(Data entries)
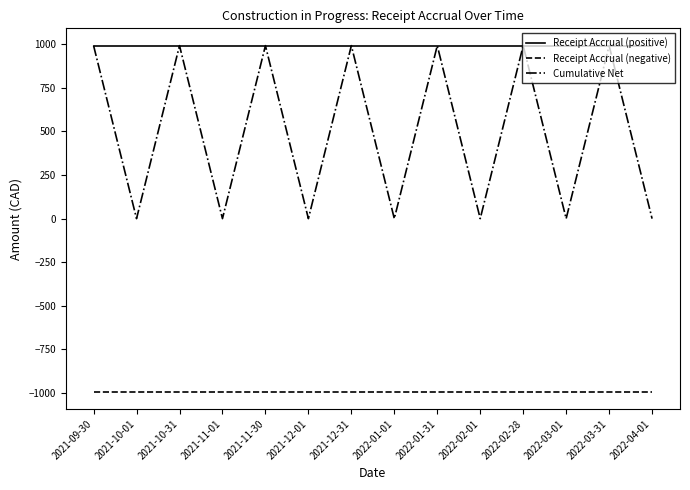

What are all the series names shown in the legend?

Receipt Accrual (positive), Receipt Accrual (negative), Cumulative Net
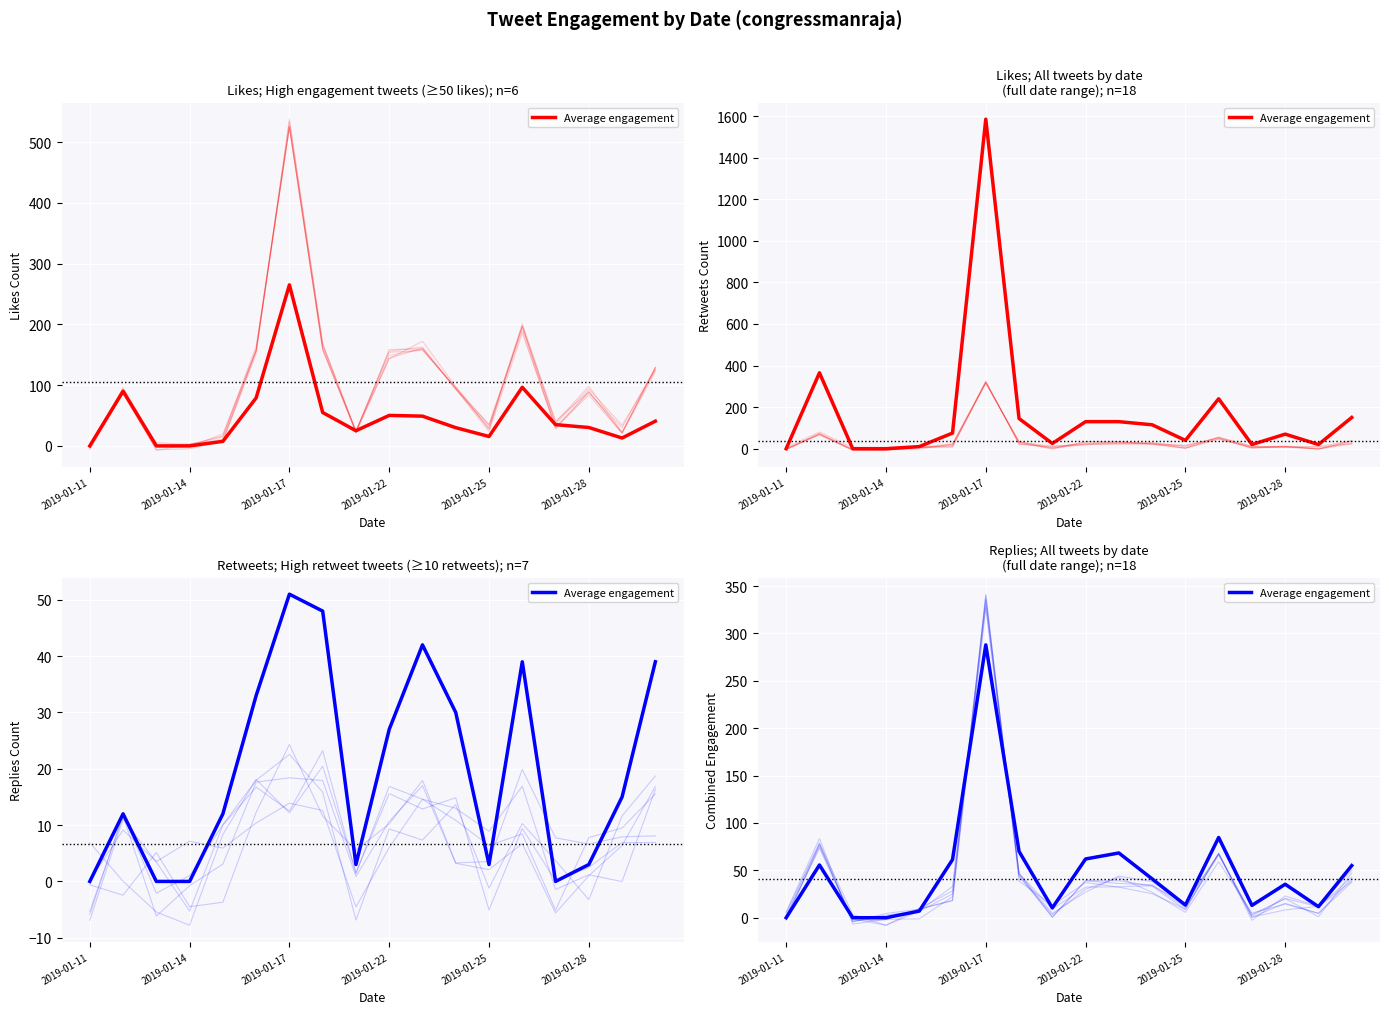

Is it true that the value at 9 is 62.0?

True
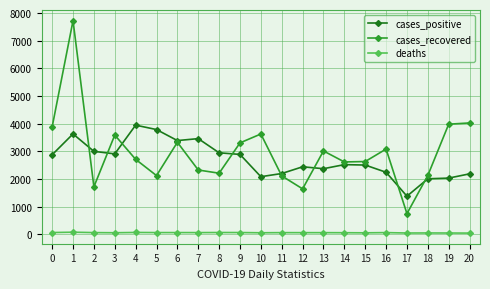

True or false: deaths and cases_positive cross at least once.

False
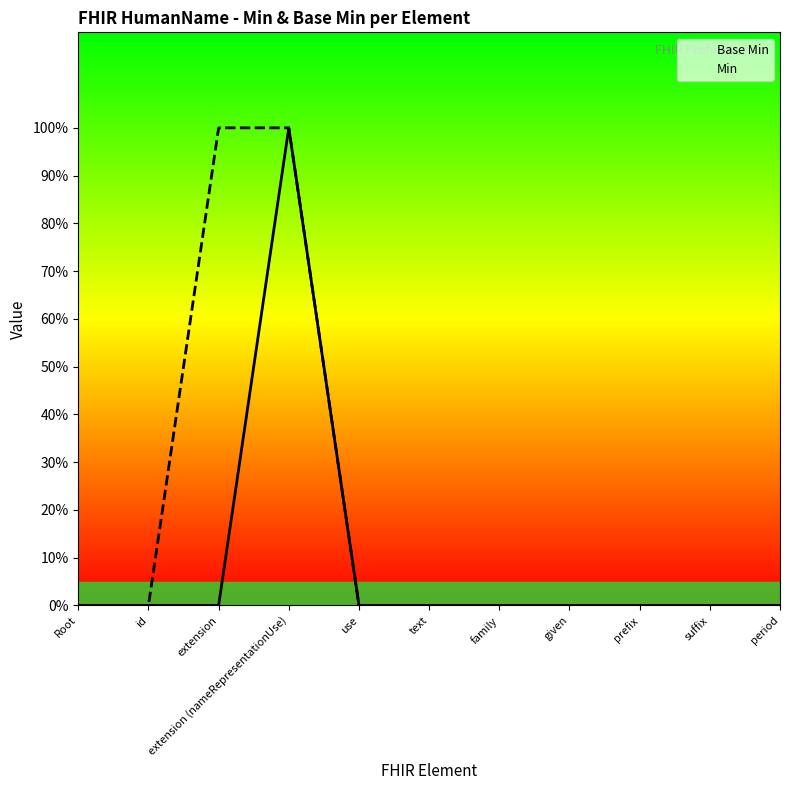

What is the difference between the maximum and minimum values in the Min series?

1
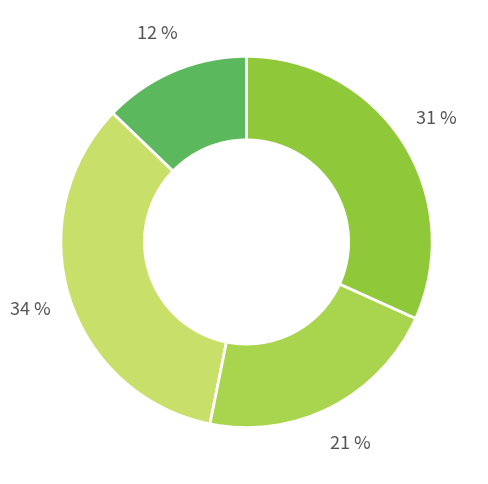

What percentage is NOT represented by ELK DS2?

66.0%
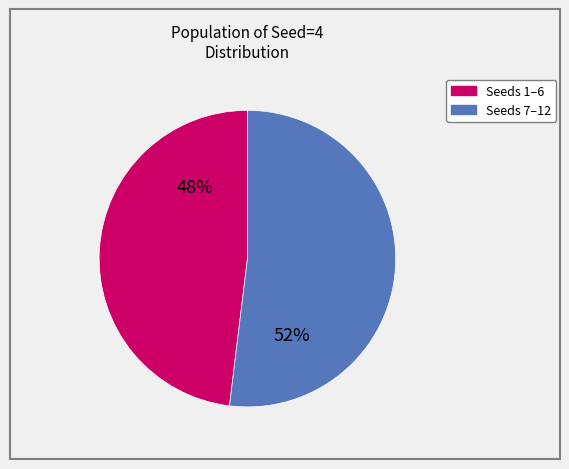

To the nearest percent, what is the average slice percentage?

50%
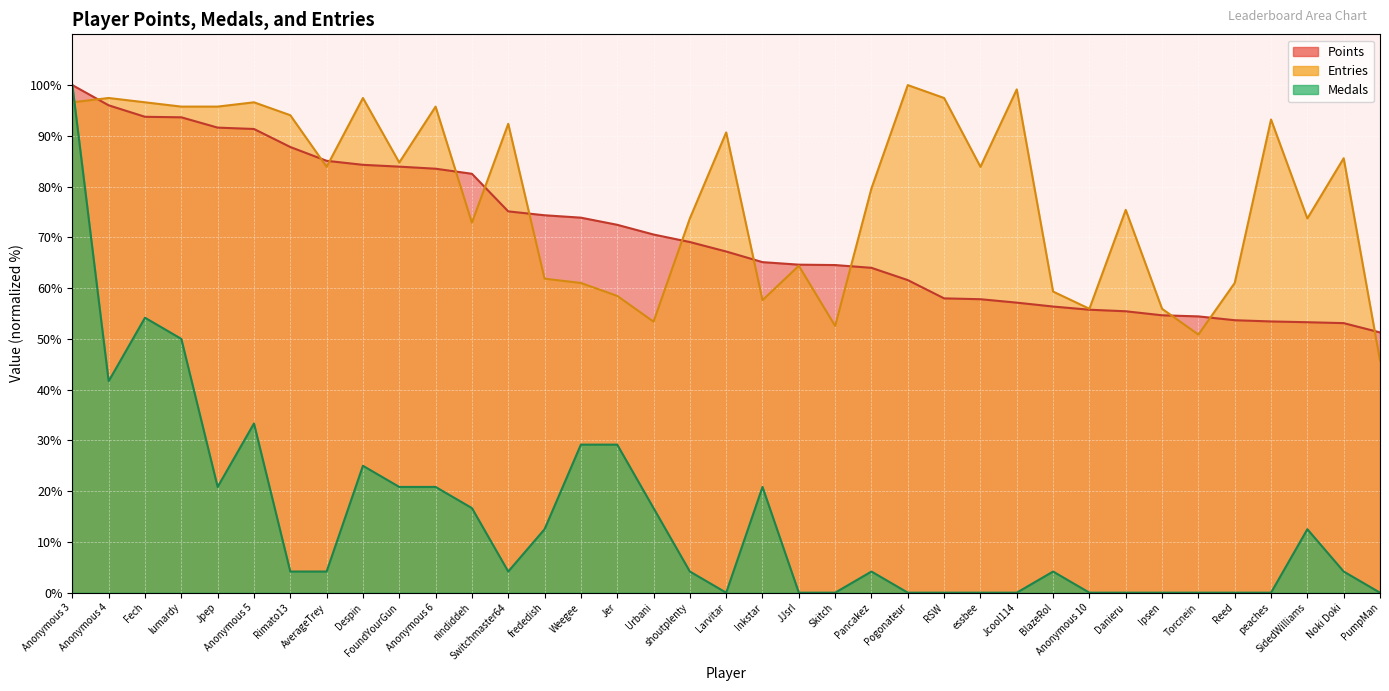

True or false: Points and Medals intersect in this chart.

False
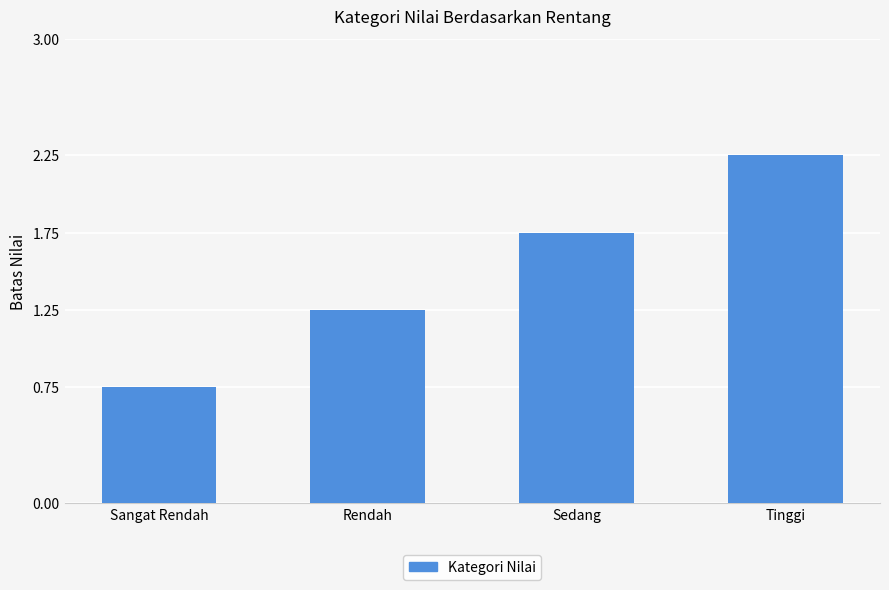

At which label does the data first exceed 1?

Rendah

What the exercise asks
Write out the material above again, swapping every "series" for "line" and changing nothing else. Leave the pictures out.

Solution to the exercise
What are all the line names shown in the legend?

Receipt Accrual (positive), Receipt Accrual (negative), Cumulative Net

Is it true that the value at 9 is 62.0?

True

True or false: deaths and cases_positive cross at least once.

False

What is the difference between the maximum and minimum values in the Min line?

1

What percentage is NOT represented by ELK DS2?

66.0%

To the nearest percent, what is the average slice percentage?

50%

True or false: Points and Medals intersect in this chart.

False

At which label does the data first exceed 1?

Rendah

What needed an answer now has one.